This is an interesting question. You could say that the characters are caricatures, meaning that the most radical components of their identities are exaggerated. For example, Danforth is almost unbelievably stubborn. However, since this play is loosely based on actual events (in 17th century and 20th century America - McCarthyism), it might be wrong to say they are caricatures. That is, it might be going too far to say the character's personality traits are exaggerated if they are based on real people. So, even though they might be caricatures, they are based on stereotyped characters in real history.
As far as stereotypes go, it depends upon perception. Do all ultra-religious people act the way Paris does? Not necessarily. In fact, he represents a stubborn, even corrupt religious figure. If anything, he is a stereotype of that particular kind of religious figure. Is Abigail a stereotype of a troubled teen? In many of these cases, you can make the argument that some, or most, of the characters are based on stereotypes.

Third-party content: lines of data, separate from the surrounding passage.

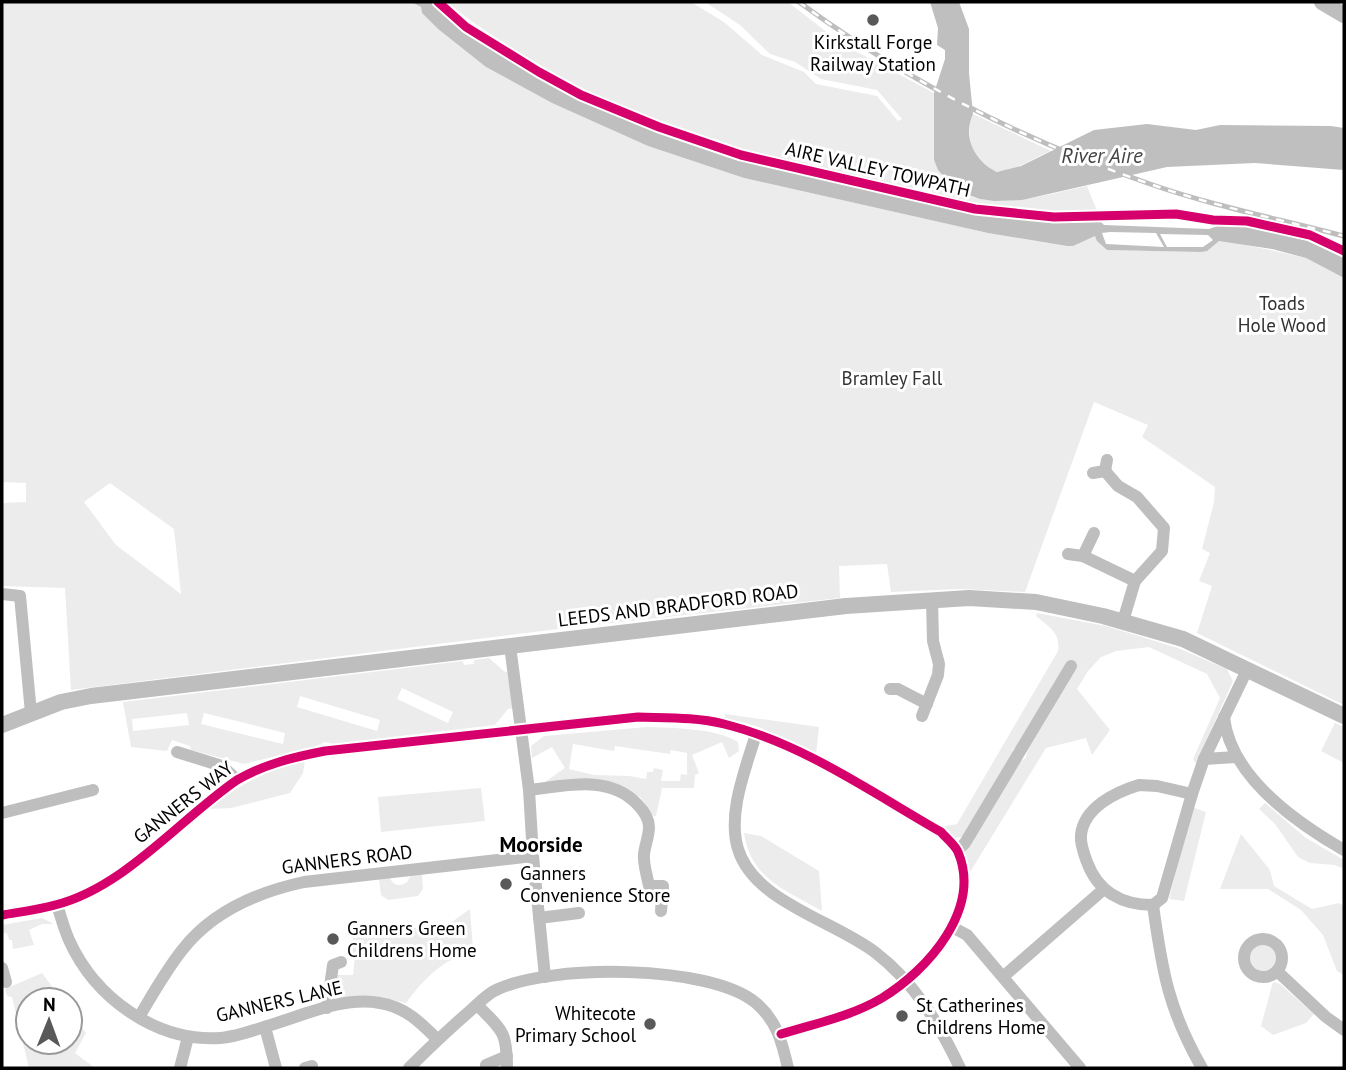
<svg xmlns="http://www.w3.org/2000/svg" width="1346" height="1070" font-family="'PT Sans',sans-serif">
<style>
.green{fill:#ececec;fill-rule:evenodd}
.water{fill:#bfbfbf;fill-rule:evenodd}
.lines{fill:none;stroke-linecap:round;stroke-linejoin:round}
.minor{stroke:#bebebe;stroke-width:12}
.major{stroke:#bebebe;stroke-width:16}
.rail-casing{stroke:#bebebe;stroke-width:5}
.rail{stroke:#fff;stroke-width:2.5;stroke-dasharray:8;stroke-linecap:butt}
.cycleway-casing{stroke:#fff;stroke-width:13}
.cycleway{stroke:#d6006c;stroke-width:9}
.poi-dot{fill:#595959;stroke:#fff;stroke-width:2.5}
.labels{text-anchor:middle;stroke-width:6;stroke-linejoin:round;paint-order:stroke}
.poi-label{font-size:19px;fill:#000;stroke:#fff;text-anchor:start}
.street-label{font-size:19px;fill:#000;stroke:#fff}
.park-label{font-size:19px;fill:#333;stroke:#fff}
.water-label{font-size:21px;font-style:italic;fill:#444;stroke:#fff}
.neighbourhood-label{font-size:21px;font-weight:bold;fill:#000;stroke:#fff}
</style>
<rect width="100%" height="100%" fill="#fff"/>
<g class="green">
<path d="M2,2H411L421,7L422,13L438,29L486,67L552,103L648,146L744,178L988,233L1067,246L1096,236L1107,250L1201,252L1219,241L1224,240L1306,258L1344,278V705L1197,633L1212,586L1199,581L1210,553L1202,549L1214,502L1215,487L1142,437L1148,425L1094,402L1025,592L960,589L891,592L887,564L839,566L840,598L558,629L71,690L65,588L2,586V503L26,502V483L2,482ZM110,483L174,529L181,594L116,545L84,502Z"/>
<path d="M447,2H691L724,22L762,55L804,72L816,84L877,96L898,121L902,119L877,90L821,79L795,62L770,54L740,25L705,2H788L842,44L934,93V160C958,224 1039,196 1087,186L1097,211L1043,213L980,206L933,193L923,181L913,180L914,189C846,172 778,161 711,140C646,120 584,92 526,57C499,40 472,23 447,2Z"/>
<path d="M973,114L1051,151C1024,161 988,194 972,147C969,137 968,123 973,114Z"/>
<path d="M1037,613L1106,626L1178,648L1227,669L1233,681L1196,764L1193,759L1220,698L1207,674L1149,647L1116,651L1101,657L1088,671L1077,689L1110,730L1092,755L1086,738L1046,748L967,877L964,853L1017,763L1026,758L1027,752L1075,664L1068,661L1020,746L1013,749L1011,760L964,837L952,838L941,827L957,824L1058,651C1061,633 1049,627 1036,616Z"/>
<path d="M489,658L505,672H510L514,708L508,709L495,725L333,744L325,742L317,746L244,764L191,750L190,746L172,740L167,751L131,747L123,702L463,661L464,665L474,664V660ZM402,688L453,712L448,723L397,699ZM300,696L380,720L377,731L297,707ZM187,713L189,725L133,731L132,719ZM204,713L285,733L283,744L201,724Z"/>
<path d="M725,714L819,727L816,754L759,727L725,718Z"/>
<path d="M1335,723L1344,727V763L1321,751Z"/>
<path d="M647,727C673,728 716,728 738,742L739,751L729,758L722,742L692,755L699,773L695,775L694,788H662L656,816H653L641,798L630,791L545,782L565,768L552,747L532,758L531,746L544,736ZM573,744L614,751L615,746L670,754L671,750L687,753V775L681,774L680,781H661L663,770L654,768L653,772H647L646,779L629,776L594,775L569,769Z"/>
<path d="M305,760L303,773L290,793L231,808L210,809C239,783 269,770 305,760Z"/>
<path d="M481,788L485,821L381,832L378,797Z"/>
<path d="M1265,803L1306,838L1344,860V869L1335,865L1310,863L1298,857L1275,824L1259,809Z"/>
<path d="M1192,807L1206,812L1184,901L1169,899Z"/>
<path d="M744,833L761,836L819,871L822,911C785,890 751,879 744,833Z"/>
<path d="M1241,834L1270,870L1274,886L1312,909L1339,903L1344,906V975L1337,971L1323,935L1301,910L1268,889H1220Z"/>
<path d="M422,874L423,889L418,896L388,900L381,895L379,879L390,878C393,886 401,887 407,882L411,875Z"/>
<path d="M470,909L473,950C442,961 425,977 406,1003L381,997L341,999L335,995L337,975H353L355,956L350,955L354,935L449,924Z"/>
<path d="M42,918L54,924H42L29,930L34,945L13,949L12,940H9L7,933H3L2,925Z"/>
<circle cx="1263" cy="958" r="16"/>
<path d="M42,973L62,1000H28V1042H70V1011L86,1033L75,1053L95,1068H29L12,997L7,996L5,989Z"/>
<path d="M1273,982L1280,984L1314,1014L1306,1023L1273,1035L1261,1026Z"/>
</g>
<g class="water">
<path d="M411,2H433L477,39L566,90L636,122L723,152L984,213L1100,221L1104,225L1209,229L1226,223L1272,227L1305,235L1344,253V278L1306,258L1272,249L1219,241L1207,251L1201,252L1107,250L1097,241L1095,236L1073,246H1067L988,233L744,178L648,146L552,103L486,67L438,29L422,13L421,7ZM1110,232L1156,233L1164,247L1106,244L1102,233ZM1160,234L1208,235L1213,240L1203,247H1167Z"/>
<path d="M930,2H959L969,29V73L973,114C962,137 975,162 997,172L1021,166L1094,130L1147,124L1196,130L1220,125L1331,126L1344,128V170L1255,163L1167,167L1022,200L994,201L980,199L957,191L938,170L934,160V93L945,59V50L937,45L938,28Z"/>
</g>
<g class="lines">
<g class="minor">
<path d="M1105,471L1118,486L1137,497L1164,528L1162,551L1135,581L1123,621"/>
<path d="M1093,473L1105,471L1107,460"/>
<path d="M1094,533L1083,556L1135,581"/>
<path d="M1068,554L1083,556"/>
<path d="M2,594L20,596L31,713"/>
<path d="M510,646L529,790L533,856L545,977"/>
<path d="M890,689H898L927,704"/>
<path d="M922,716L938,675L939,664L933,641L932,599"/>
<path d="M1224,717C1230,776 1297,823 1344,850"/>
<path d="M756,734C746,768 727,813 738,849C754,902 835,921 876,953C915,983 939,1024 960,1068"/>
<path d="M177,752L222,766L237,780"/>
<path d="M1204,759L1236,757"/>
<path d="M1139,785L1157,786L1192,794L1162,898L1153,905C1122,905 1098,892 1087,862C1084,854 1080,844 1081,835C1084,807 1116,792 1139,785Z"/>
<path d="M529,790C565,786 609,774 637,804C643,810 649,818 649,827C649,836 645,845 644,854C643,864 647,875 649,886H663L661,911"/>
<path d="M1192,794L1204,759L1247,670"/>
<path d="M2,813L93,790"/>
<path d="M958,850L965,843L1071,666"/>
<path d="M57,905C61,917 64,929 69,940C95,998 156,1042 220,1038C235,1037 252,1031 267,1026C302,1016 343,996 380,1003C405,1007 420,1022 437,1039"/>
<path d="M1153,905C1162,971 1169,1011 1202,1068"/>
<path d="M2,915C19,912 38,910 55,905C124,888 180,819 237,780C265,764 294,757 325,751L638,717C666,718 696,717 724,724C802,743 871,792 941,832C946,838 955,845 958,852C982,909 928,970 882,998C852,1016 814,1024 781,1034"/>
<path d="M539,918L579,913"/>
<path d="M952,927L967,935L1080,1068"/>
<circle cx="1263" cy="958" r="19"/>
<path d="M2,968L6,982"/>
<path d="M1277,971L1326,1017L1344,1030"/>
<path d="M1004,976L1104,889"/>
<path d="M477,1005C502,1030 507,1031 507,1068"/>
<path d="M327,1008L333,965L341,962"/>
<path d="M139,1017C153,994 166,970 183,949C213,911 258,892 304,882L533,856"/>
<path d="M265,1027L276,1068"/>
<path d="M486,1065L507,1056"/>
<path d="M180,1068L188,1037"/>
<path d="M305,1068L312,1066"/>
<path d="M409,1068C429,1048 449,1029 471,1010C479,1003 487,994 496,990C549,964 710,964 756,1003C777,1021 782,1042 788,1068"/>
</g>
<g class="major">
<path d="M1322,2L1344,15"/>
<path d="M2,725L61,702L91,696L846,606L969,598L1036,602L1103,616L1183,639L1344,716"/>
</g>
<defs>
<path id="rail" d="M799,2C905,80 1025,141 1150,184C1213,206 1279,219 1344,236"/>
</defs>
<use href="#rail" class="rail-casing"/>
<use href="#rail" class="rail"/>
<defs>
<g id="cycleway">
<path d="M438,2L466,27L539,72L581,95L659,127L741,155L975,209L1054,217L1176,214L1213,220L1247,221L1310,235L1344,251"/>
<path d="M2,915C19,912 38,910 55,905C124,888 180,819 237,780C265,764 294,757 325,751L638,717C666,718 696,717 724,724C802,743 871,792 941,832C946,838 955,845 958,852C982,909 928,970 882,998C852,1016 814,1024 781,1034"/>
</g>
</defs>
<use href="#cycleway" class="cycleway-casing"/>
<use href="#cycleway" class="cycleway"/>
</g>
<g class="poi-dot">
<circle cx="873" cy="20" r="7"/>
<circle cx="506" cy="884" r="7"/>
<circle cx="333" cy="939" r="7"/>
<circle cx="902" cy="1016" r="7"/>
<circle cx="650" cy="1024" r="7"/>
</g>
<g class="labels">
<g class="poi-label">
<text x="873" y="49" text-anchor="middle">Kirkstall Forge<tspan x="873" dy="22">Railway Station</tspan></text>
<text x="520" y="880">Ganners<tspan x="520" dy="22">Convenience Store</tspan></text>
<text x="347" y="935">Ganners Green<tspan x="347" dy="22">Childrens Home</tspan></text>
<text x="916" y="1012">St Catherines<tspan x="916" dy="22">Childrens Home</tspan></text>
<text x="636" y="1020" text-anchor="end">Whitecote<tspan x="636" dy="22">Primary School</tspan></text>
</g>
<g class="street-label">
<text transform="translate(878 169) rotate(13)" y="7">AIRE VALLEY TOWPATH</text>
<text transform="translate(678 605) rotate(-7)" y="7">LEEDS AND BRADFORD ROAD</text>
<text transform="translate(183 802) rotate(-38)" y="7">GANNERS WAY</text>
<text transform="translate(347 859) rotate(-7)" y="7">GANNERS ROAD</text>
<text transform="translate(279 1001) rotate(-13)" y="7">GANNERS LANE</text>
</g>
<g class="park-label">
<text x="1282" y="310">Toads<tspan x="1282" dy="22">Hole Wood</tspan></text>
<text x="892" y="385">Bramley Fall</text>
</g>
<g class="water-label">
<text x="1102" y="163">River Aire</text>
</g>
<g class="neighbourhood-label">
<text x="541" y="852">Moorside</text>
</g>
</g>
<rect width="1346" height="1070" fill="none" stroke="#000000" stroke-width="7"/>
<g transform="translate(49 1021) rotate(1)"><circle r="33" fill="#ffffff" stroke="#999999" stroke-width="2"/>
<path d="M0-5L12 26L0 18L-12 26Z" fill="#595959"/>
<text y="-10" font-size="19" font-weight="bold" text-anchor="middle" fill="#000000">N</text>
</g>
</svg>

In literary study, there are stock characters and these are based on stereotypes in society. Some of these stock characters are broadly defined and it would be easy to match up some characters with a stock character type (which is based on a social stereotype). Paris might be considered a "rake." John is a "tragic hero" because he tries to do the right thing but has one tragic flaw: his affair with Abigail.
To prove a character is a stereotype, you have to show how that character exhibits personality traits of other stereotypes which you'd find in fiction or in real life. Although you can call John or Paris a stereotype, it might be more accurate to say John represents the stereotypical "X" in society or literature.